[DOCUMENT EXTRACT — start]
# Ngô Quốc Anh

## October 18, 2007

### Một số dạng bài tập xét sự hội tụ của chuỗi số dương

Filed under: Giải Tích 4 — Ngô Quốc Anh @ 14:54

1. Let $\sum a_n$ be a convergent series, with $a_n \geq 0$. What can we say about the nature of each of the following series?

 (a) $\displaystyle\sum\sqrt {a_n}$ (b) $\displaystyle\sum a_n^2$ (c) $\displaystyle\sum \frac {a_n}{1 + a_n}$ (d) $\displaystyle\sum \frac {a_n^2}{1 + a_n^2}$ (e) $\displaystyle\sum \frac {\sqrt {a_n}}{n}$ (f) $\displaystyle\sum \frac {a_n}{\sqrt {n}}$ (g) $\displaystyle\sum \frac {a_n}{n}$ (h) $\displaystyle\sum na_n$ (i) $\displaystyle\sum \cos(a_n)$ (j) $\displaystyle\sum \sin(a_n)$ (k) $\displaystyle\sum \tan(a_n)$ (l) $\displaystyle\sum \cos(\sqrt {a_n})$ (m) $\displaystyle\sum [1 - \cos(\sqrt {a_n})]$ (n) $\displaystyle\sum [1 - \cos(a_n)]$ (o) $\displaystyle\sum \arcsin(a_n)$ (p) $\displaystyle\sum \arccos(a_n)$ (q) $\displaystyle\sum a_n^{3/2}$ (r) $\displaystyle\sum a_n^3$ (s) $\displaystyle\sum \frac {a_1 + a_2 + ... + a_n}{n}$ (t) $\displaystyle\sum \arctan(a_n)$ (u) $\displaystyle\sum \frac {1}{1 + a_n}$ (v) $\displaystyle\sum ( - 1)^na_n$ $\displaystyle\sum \sqrt [n]{a_n}$ (x) $\displaystyle\sum (a_n - a_{n + 1})$ (y) $\displaystyle\sum [\ln(1 + a_n)]^{5/4}$

2) Regarding the same series of the previous question, how about if $\sum a_n$ diverges?
[DOCUMENT EXTRACT — finish]
[PROVIDED MATERIAL — start]
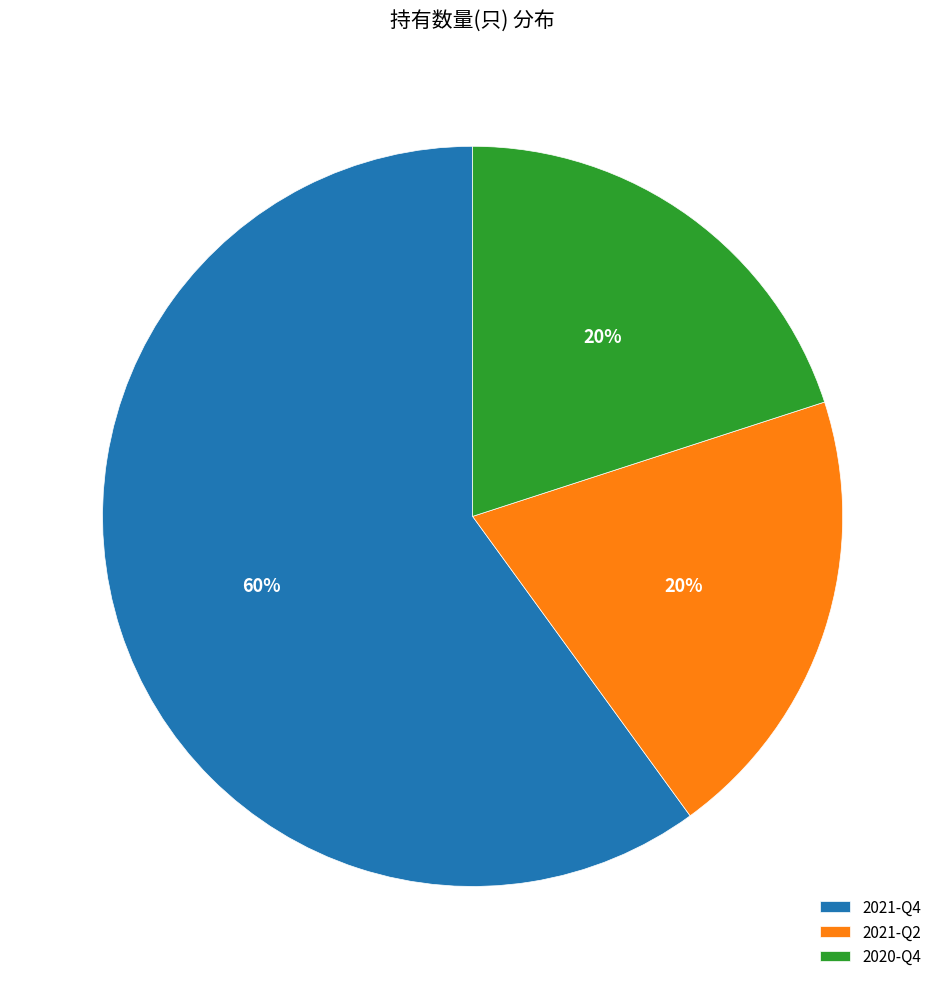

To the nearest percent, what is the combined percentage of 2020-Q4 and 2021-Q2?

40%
[PROVIDED MATERIAL — finish]
EXERCISE INSTRUCTIONS:
1 - Answer these from the series exercise post:
(a) What date is shown on the post?
(b) What condition does the first exercise place on the terms a_n?
(c) Under what heading is the post filed?
2 - Please explain in one to three sentences which series the second exercise in the series exercise post asks about, and how its assumption differs from that of the first exercise.
3 - From the series exercise post, print the passage between "### Một số dạng" and "the following series?", inclusive.

SOLVED PROBLEMS:
1 -
(a) October 18, 2007
(b) a_n ≥ 0
(c) Giải Tích 4

2 - The second exercise asks about the same series listed in the first exercise. The first exercise assumes that the series of a_n converges, while the second asks what happens if it diverges.

3 -
### Một số dạng bài tập xét sự hội tụ của chuỗi số dương

Filed under: Giải Tích 4 — Ngô Quốc Anh @ 14:54

1. Let $\sum a_n$ be a convergent series, with $a_n \geq 0$. What can we say about the nature of each of the following series?